Joan Lowell em sua imobiliária no Centro de Anápolis. (Foto: acervo do Instituto Jan Magalinski)
Após se tornar viúva (1961), Joan foi morar em uma fazenda no Núcleo Rural Taguatinga, em Brasília, onde foi encontrada morta em 14 de novembro de 1967, sendo sepultada no Cemitério Campo da Esperança.
Quem foi Joan Lowell?

Joan Lowell (1902–1967) foi atriz e escritora norte-americana. Nascida em Berkeley, na Califórnia, faleceu em Brasília. Além da carreira no cinema, publicou a autobiografia Cradle of the Deep, que relata sua infância e adolescência a bordo de navios do pai, um capitão que a levou pelos oceanos do sul desde o nascimento até os 17 anos. O livro foi um best-seller na época.

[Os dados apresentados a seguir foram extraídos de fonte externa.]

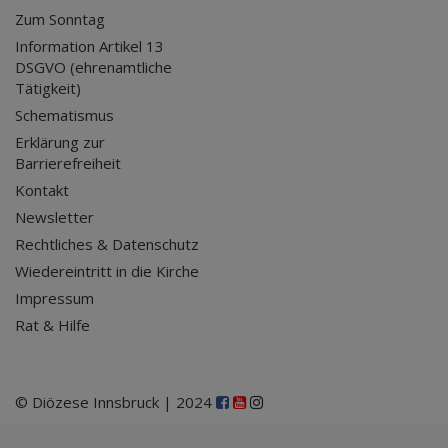
Zum Sonntag
Information Artikel 13
DSGVO (ehrenamtliche
Tätigkeit)
Schematismus
Erklärung zur
Barrierefreiheit
Kontakt
Newsletter
Rechtliches & Datenschutz
Wiedereintritt in die Kirche
Impressum
Rat & Hilfe
© Diözese Innsbruck | 2024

Entretanto, sua boa fama não durou muito nos Estados Unidos: após a quebra da bolsa de Nova York em 1929, críticos descobriram que Joan não havia vivido esses 17 anos ao lado do pai, e sim aproximadamente 03 anos, e ela ficou conhecida por muitos como mentirosa.
Após o escândalo, passou a trabalhar no jornal Boston Daily Herald, onde escreveu “Gal Reporter”, livro literário baseado em sua experiência como repórter que enfrentava abusos misóginos durante a Grande Depressão.
Seu talento, porém, não se limitava à literatura. Joan atuou em “Em Busca do Ouro” (1925), de Charles Chaplin, como coadjuvante, e adaptou sua autobiografia ao cinema no filme “Garota Aventura”, exibido no Brasil nos anos 30.
De atriz em Hollywood a “Dona Joana” no cerrado, a trajetória de Joan Lowell atravessou continentes e polêmicas até encontrar destino definitivo em Anápolis, onde viveu e marcou a história da cidade.